[Measurement reading data]

--- START ---

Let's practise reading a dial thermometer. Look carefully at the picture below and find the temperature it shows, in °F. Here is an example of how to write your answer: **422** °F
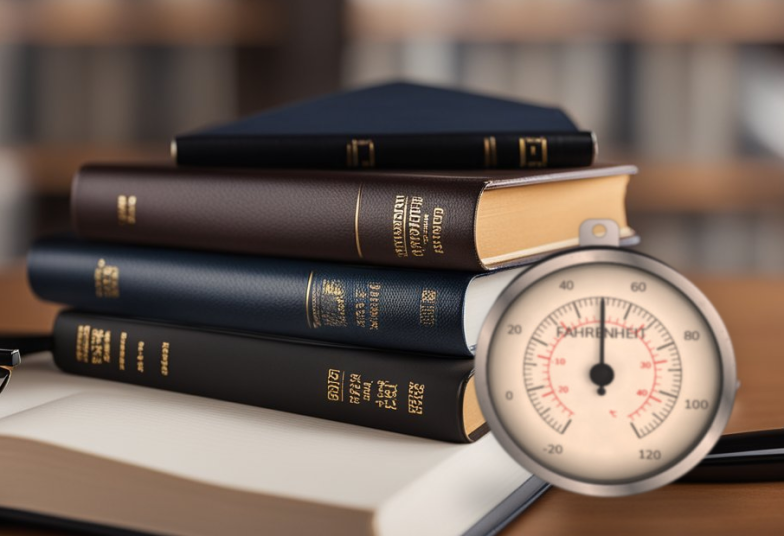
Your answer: **50** °F
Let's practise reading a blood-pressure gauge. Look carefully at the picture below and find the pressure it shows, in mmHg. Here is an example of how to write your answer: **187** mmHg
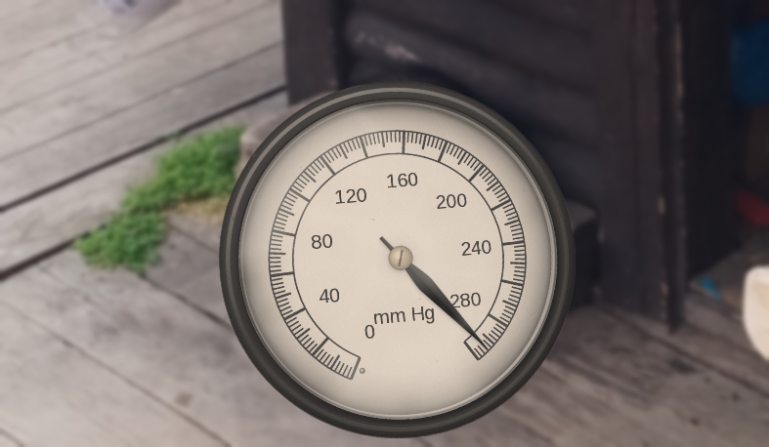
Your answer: **294** mmHg
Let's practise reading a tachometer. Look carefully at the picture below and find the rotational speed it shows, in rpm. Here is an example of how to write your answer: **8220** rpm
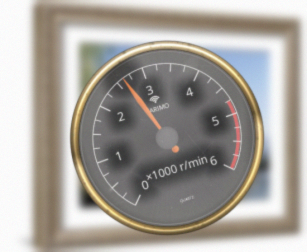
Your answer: **2625** rpm
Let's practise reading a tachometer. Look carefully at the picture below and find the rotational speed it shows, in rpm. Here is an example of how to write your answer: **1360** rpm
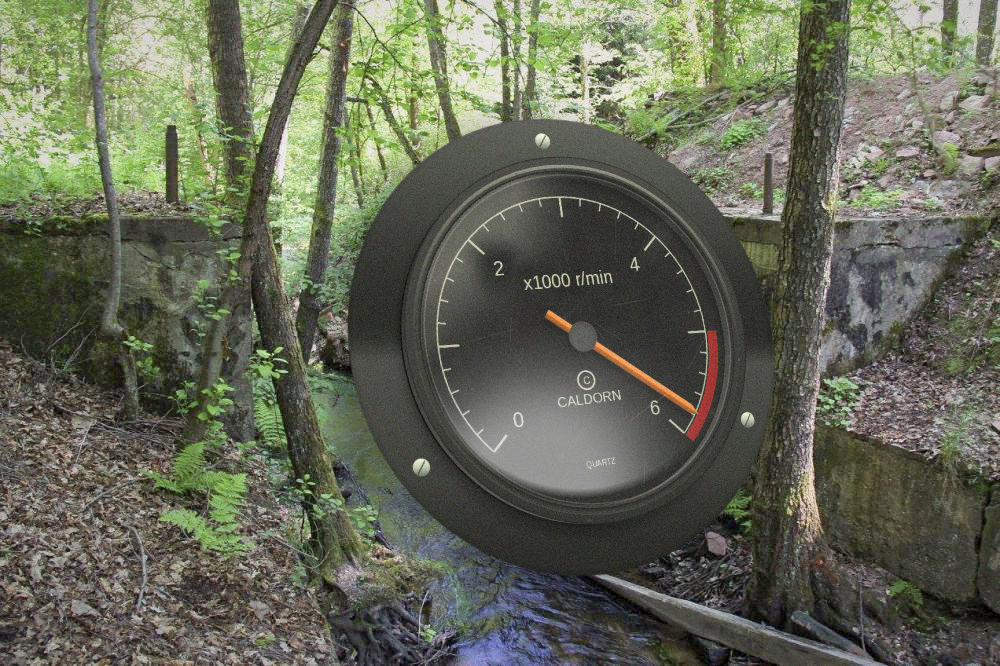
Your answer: **5800** rpm
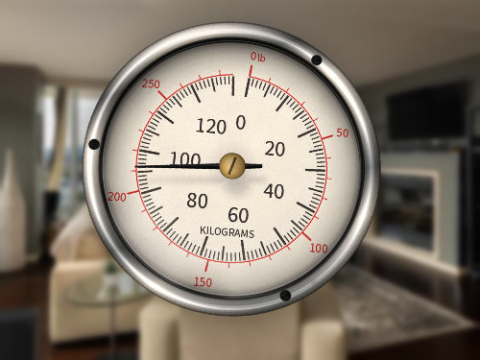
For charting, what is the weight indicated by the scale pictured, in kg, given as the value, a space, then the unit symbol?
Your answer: 96 kg
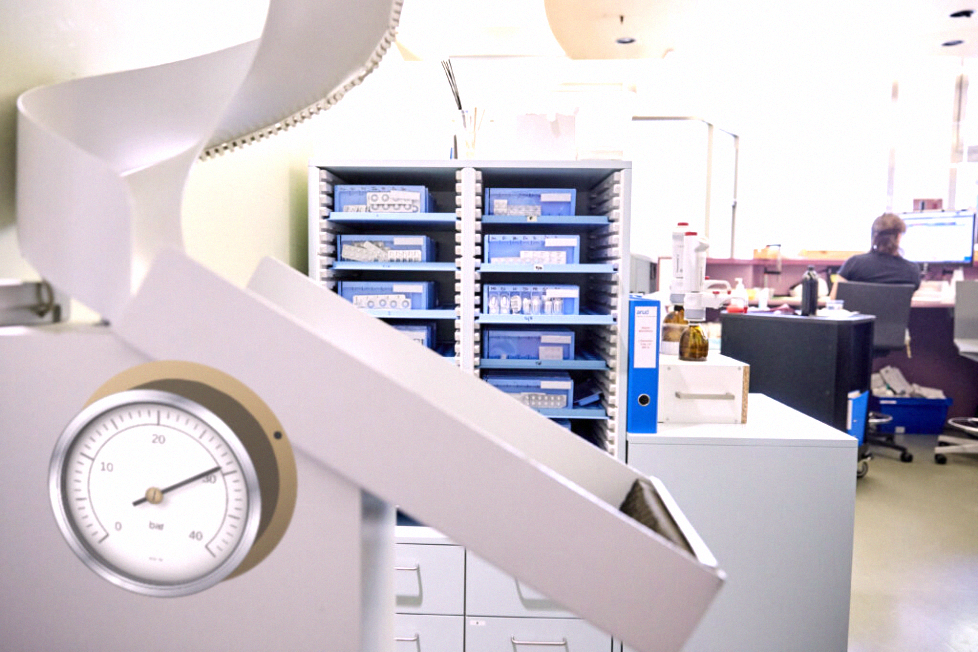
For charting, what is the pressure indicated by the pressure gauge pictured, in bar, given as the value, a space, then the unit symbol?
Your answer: 29 bar
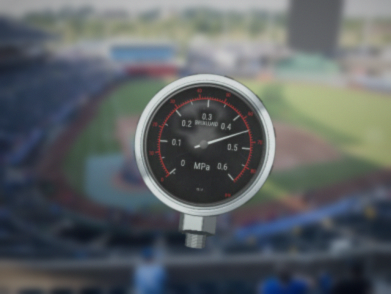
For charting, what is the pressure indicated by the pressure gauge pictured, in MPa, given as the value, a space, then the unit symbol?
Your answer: 0.45 MPa
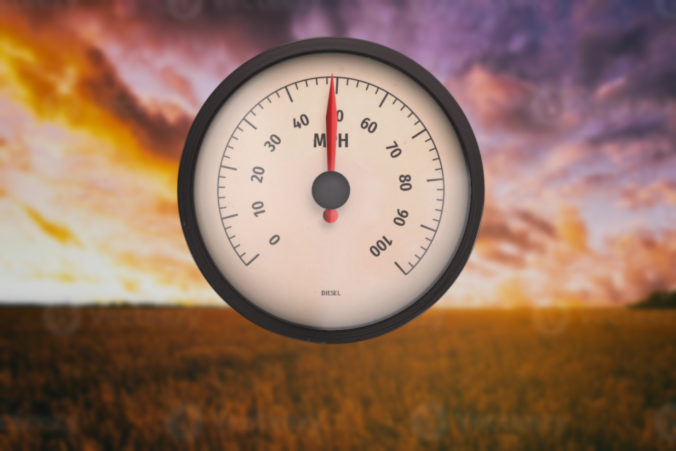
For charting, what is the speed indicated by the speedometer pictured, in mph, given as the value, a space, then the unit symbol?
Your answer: 49 mph
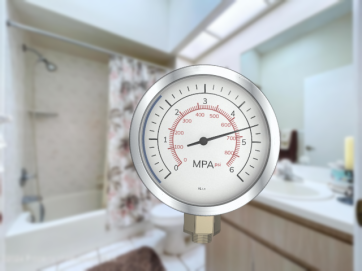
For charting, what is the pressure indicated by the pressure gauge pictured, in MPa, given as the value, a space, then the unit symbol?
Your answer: 4.6 MPa
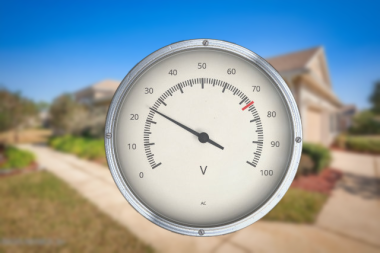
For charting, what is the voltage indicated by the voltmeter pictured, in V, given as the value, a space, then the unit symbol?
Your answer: 25 V
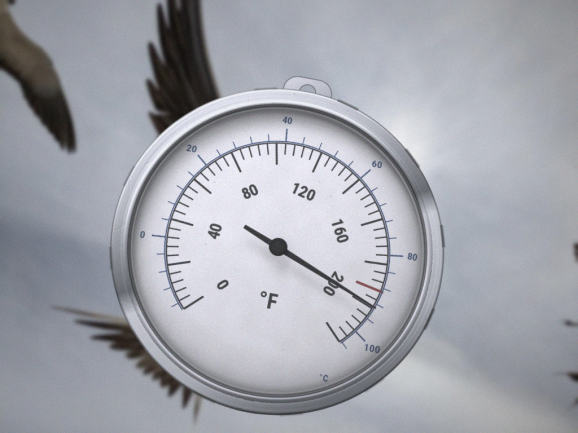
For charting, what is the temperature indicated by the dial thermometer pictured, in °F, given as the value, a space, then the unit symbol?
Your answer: 200 °F
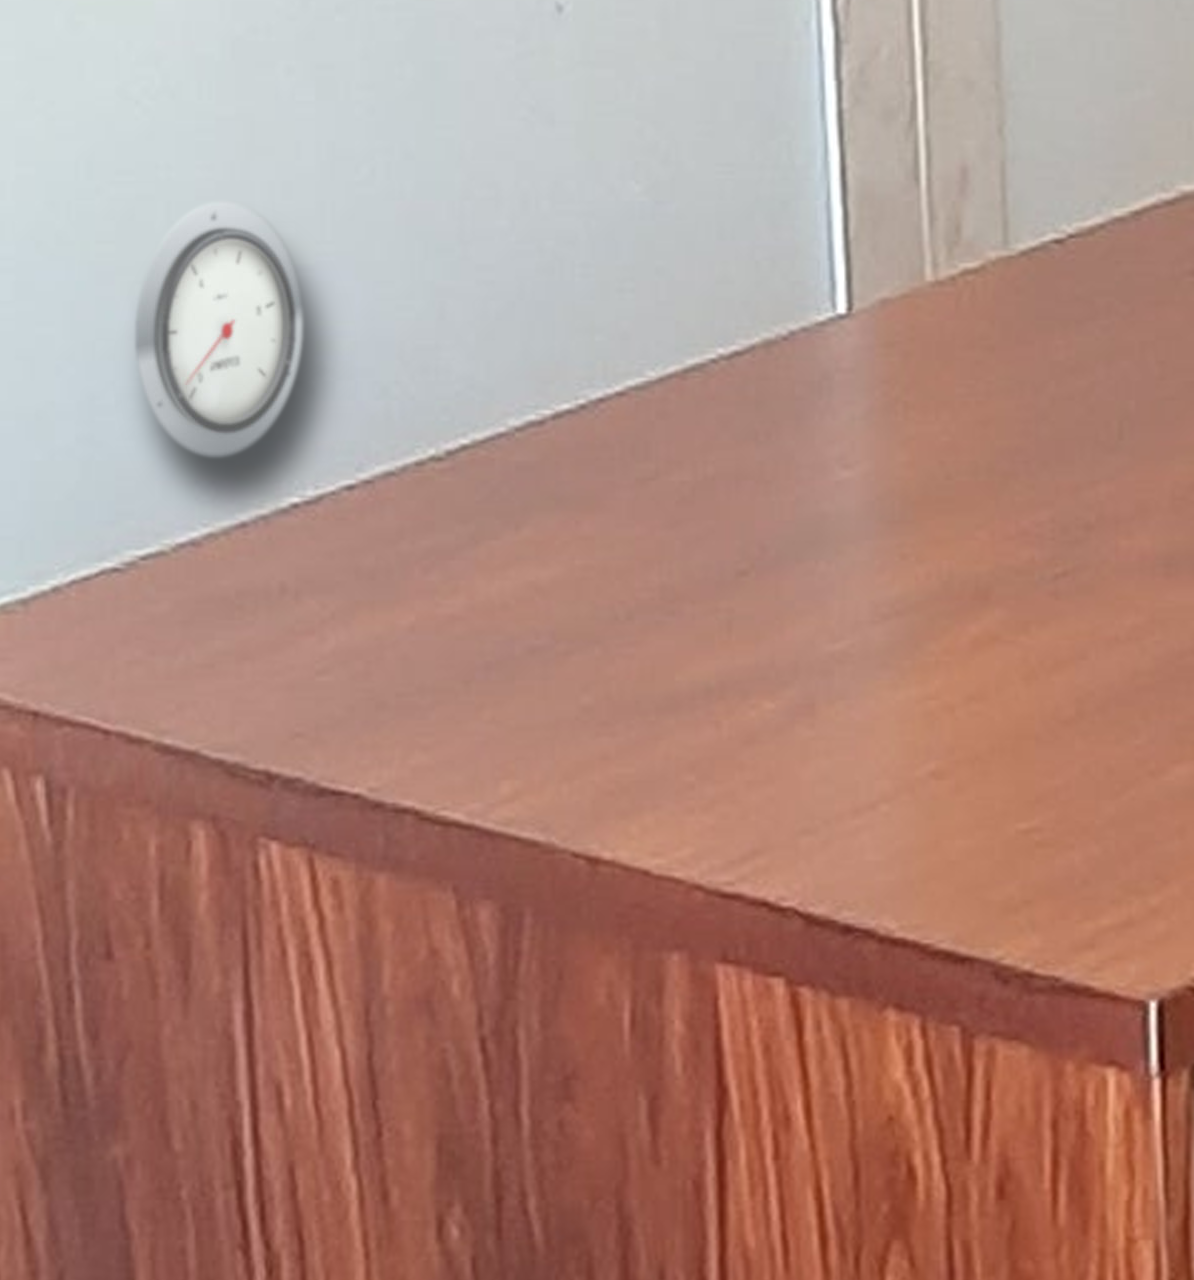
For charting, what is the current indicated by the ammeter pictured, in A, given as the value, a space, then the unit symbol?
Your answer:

--- END ---

How to complete this task: Reproduce the material with "Let's practise" substituted by "Let's practice" everywhere, leaving everything else unchanged. Omit the pictures from the output.

Result of this task:
Let's practice reading a dial thermometer. Look carefully at the picture below and find the temperature it shows, in °F. Here is an example of how to write your answer: **422** °F
Your answer: **50** °F
Let's practice reading a blood-pressure gauge. Look carefully at the picture below and find the pressure it shows, in mmHg. Here is an example of how to write your answer: **187** mmHg
Your answer: **294** mmHg
Let's practice reading a tachometer. Look carefully at the picture below and find the rotational speed it shows, in rpm. Here is an example of how to write your answer: **8220** rpm
Your answer: **2625** rpm
Let's practice reading a tachometer. Look carefully at the picture below and find the rotational speed it shows, in rpm. Here is an example of how to write your answer: **1360** rpm
Your answer: **5800** rpm
For charting, what is the weight indicated by the scale pictured, in kg, given as the value, a space, then the unit symbol?
Your answer: 96 kg
For charting, what is the pressure indicated by the pressure gauge pictured, in bar, given as the value, a space, then the unit symbol?
Your answer: 29 bar
For charting, what is the pressure indicated by the pressure gauge pictured, in MPa, given as the value, a space, then the unit symbol?
Your answer: 0.45 MPa
For charting, what is the speed indicated by the speedometer pictured, in mph, given as the value, a space, then the unit symbol?
Your answer: 49 mph
For charting, what is the pressure indicated by the pressure gauge pictured, in MPa, given as the value, a space, then the unit symbol?
Your answer: 4.6 MPa
For charting, what is the voltage indicated by the voltmeter pictured, in V, given as the value, a space, then the unit symbol?
Your answer: 25 V
For charting, what is the temperature indicated by the dial thermometer pictured, in °F, given as the value, a space, then the unit symbol?
Your answer: 200 °F
For charting, what is the current indicated by the ammeter pictured, in A, given as the value, a space, then the unit symbol?
Your answer:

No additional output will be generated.